Another good issue of a great series.


Scooby-Doo Team-Up #36 (DC) Sure, Dark Nights: Metal is the DC comic that everyone's going to be all jazzed about this week, but I think it's well worth pointing out that this particular issue of Scooby-Doo Team-Up features almost as many characters as the penultimate issue of Metal, and its DC character catalog deep cuts are far deeper than the deepest you'll find in Metal.

While regular writer Sholly Fisch and artist Dario Brizuela's DC superhero team-ups sometimes focus on a particular character or team, they occasionally do thematic issues, in which Scooby and the gang encounter, say, all of the ghost characters, or all of the alien characters, or all of the superhero dogs and so on.

This is one of those issues, which is why the title of the story--"Too Many Kooks"--appears on the cover instead of  the words "Angel and The Ape,"who are on either side of Shaggy and Scooby on that cover. The monster seen in silhouette is also a relatively obscure-ish and comedic DC Comics character, and his name, at least as it appears in the title of his feature, is "Monster."

The theme for this issue? A bunch of the kookier DC characters, I guess, including analogues of Jerry Lewis and Bob Hope, who used to have DC comics (and whose names the publisher apparently can't use as cavalierly as they can use Angel and The Ape).

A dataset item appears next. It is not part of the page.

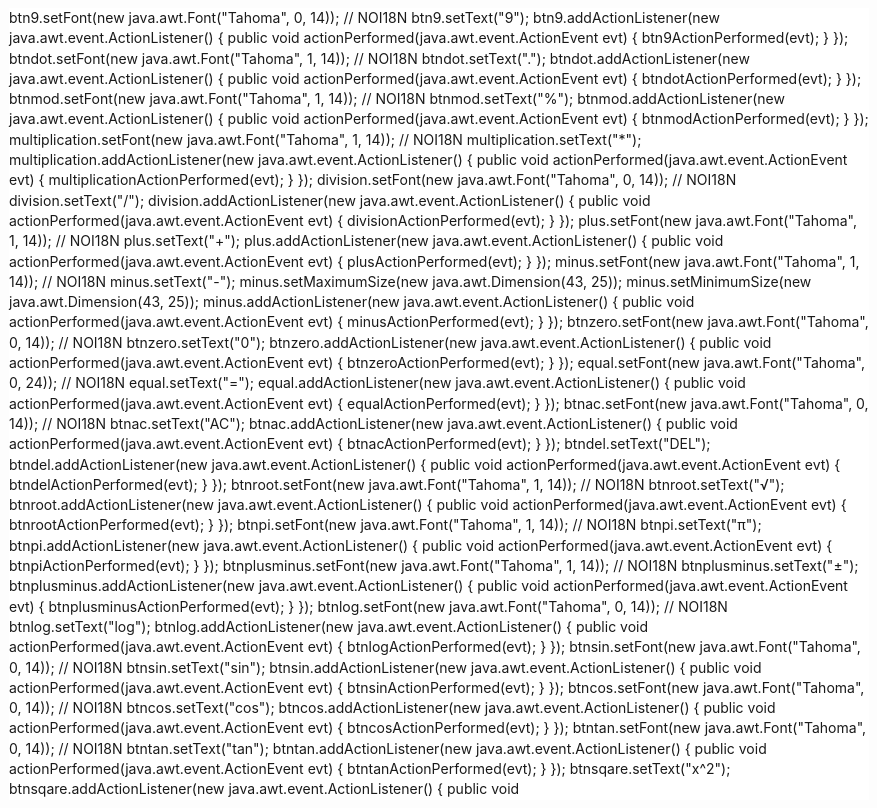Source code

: btn9.setFont(new java.awt.Font("Tahoma", 0, 14)); // NOI18N         btn9.setText("9");         btn9.addActionListener(new java.awt.event.ActionListener() {             public void actionPerformed(java.awt.event.ActionEvent evt) {                 btn9ActionPerformed(evt);             }         });          btndot.setFont(new java.awt.Font("Tahoma", 1, 14)); // NOI18N         btndot.setText(".");         btndot.addActionListener(new java.awt.event.ActionListener() {             public void actionPerformed(java.awt.event.ActionEvent evt) {                 btndotActionPerformed(evt);             }         });          btnmod.setFont(new java.awt.Font("Tahoma", 1, 14)); // NOI18N         btnmod.setText("%");         btnmod.addActionListener(new java.awt.event.ActionListener() {             public void actionPerformed(java.awt.event.ActionEvent evt) {                 btnmodActionPerformed(evt);             }         });          multiplication.setFont(new java.awt.Font("Tahoma", 1, 14)); // NOI18N         multiplication.setText("*");         multiplication.addActionListener(new java.awt.event.ActionListener() {             public void actionPerformed(java.awt.event.ActionEvent evt) {                 multiplicationActionPerformed(evt);             }         });          division.setFont(new java.awt.Font("Tahoma", 0, 14)); // NOI18N         division.setText("/");         division.addActionListener(new java.awt.event.ActionListener() {             public void actionPerformed(java.awt.event.ActionEvent evt) {                 divisionActionPerformed(evt);             }         });          plus.setFont(new java.awt.Font("Tahoma", 1, 14)); // NOI18N         plus.setText("+");         plus.addActionListener(new java.awt.event.ActionListener() {             public void actionPerformed(java.awt.event.ActionEvent evt) {                 plusActionPerformed(evt);             }         });          minus.setFont(new java.awt.Font("Tahoma", 1, 14)); // NOI18N         minus.setText("-");         minus.setMaximumSize(new java.awt.Dimension(43, 25));         minus.setMinimumSize(new java.awt.Dimension(43, 25));         minus.addActionListener(new java.awt.event.ActionListener() {             public void actionPerformed(java.awt.event.ActionEvent evt) {                 minusActionPerformed(evt);             }         });          btnzero.setFont(new java.awt.Font("Tahoma", 0, 14)); // NOI18N         btnzero.setText("0");         btnzero.addActionListener(new java.awt.event.ActionListener() {             public void actionPerformed(java.awt.event.ActionEvent evt) {                 btnzeroActionPerformed(evt);             }         });          equal.setFont(new java.awt.Font("Tahoma", 0, 24)); // NOI18N         equal.setText("=");         equal.addActionListener(new java.awt.event.ActionListener() {             public void actionPerformed(java.awt.event.ActionEvent evt) {                 equalActionPerformed(evt);             }         });          btnac.setFont(new java.awt.Font("Tahoma", 0, 14)); // NOI18N         btnac.setText("AC");         btnac.addActionListener(new java.awt.event.ActionListener() {             public void actionPerformed(java.awt.event.ActionEvent evt) {                 btnacActionPerformed(evt);             }         });          btndel.setText("DEL");         btndel.addActionListener(new java.awt.event.ActionListener() {             public void actionPerformed(java.awt.event.ActionEvent evt) {                 btndelActionPerformed(evt);             }         });          btnroot.setFont(new java.awt.Font("Tahoma", 1, 14)); // NOI18N         btnroot.setText("√");         btnroot.addActionListener(new java.awt.event.ActionListener() {             public void actionPerformed(java.awt.event.ActionEvent evt) {                 btnrootActionPerformed(evt);             }         });          btnpi.setFont(new java.awt.Font("Tahoma", 1, 14)); // NOI18N         btnpi.setText("π");         btnpi.addActionListener(new java.awt.event.ActionListener() {             public void actionPerformed(java.awt.event.ActionEvent evt) {                 btnpiActionPerformed(evt);             }         });          btnplusminus.setFont(new java.awt.Font("Tahoma", 1, 14)); // NOI18N         btnplusminus.setText("±");         btnplusminus.addActionListener(new java.awt.event.ActionListener() {             public void actionPerformed(java.awt.event.ActionEvent evt) {                 btnplusminusActionPerformed(evt);             }         });          btnlog.setFont(new java.awt.Font("Tahoma", 0, 14)); // NOI18N         btnlog.setText("log");         btnlog.addActionListener(new java.awt.event.ActionListener() {             public void actionPerformed(java.awt.event.ActionEvent evt) {                 btnlogActionPerformed(evt);             }         });          btnsin.setFont(new java.awt.Font("Tahoma", 0, 14)); // NOI18N         btnsin.setText("sin");         btnsin.addActionListener(new java.awt.event.ActionListener() {             public void actionPerformed(java.awt.event.ActionEvent evt) {                 btnsinActionPerformed(evt);             }         });          btncos.setFont(new java.awt.Font("Tahoma", 0, 14)); // NOI18N         btncos.setText("cos");         btncos.addActionListener(new java.awt.event.ActionListener() {             public void actionPerformed(java.awt.event.ActionEvent evt) {                 btncosActionPerformed(evt);             }         });          btntan.setFont(new java.awt.Font("Tahoma", 0, 14)); // NOI18N         btntan.setText("tan");         btntan.addActionListener(new java.awt.event.ActionListener() {             public void actionPerformed(java.awt.event.ActionEvent evt) {                 btntanActionPerformed(evt);             }         });          btnsqare.setText("x^2");         btnsqare.addActionListener(new java.awt.event.ActionListener() {             public void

A young Jerry Lewis Louie Jervis is hosting his regular charity telethon when he sees a monster just off-camera. Luckily for him, in the audience are Scooby-Doo and Mystery, Inc. As well as private investigators Angel O'Day and Sam Simeon.  And superhero team The Inferior Five.

But wait, there's more! Stanley and His Monster, The Maniaks, Bob Hope Rob Pope...and that's not even mentioning the even more obscure characters who get name-dropped, or spoiling the identity of some of the meddling kids.

This is one of, if not the best, issues of the series to date. Many of the above guest-stars would have provided enough material to fill a 20-page Scooby-Doo crossover. But with all of them together in a single book? There's barely space for a slow or dull panel.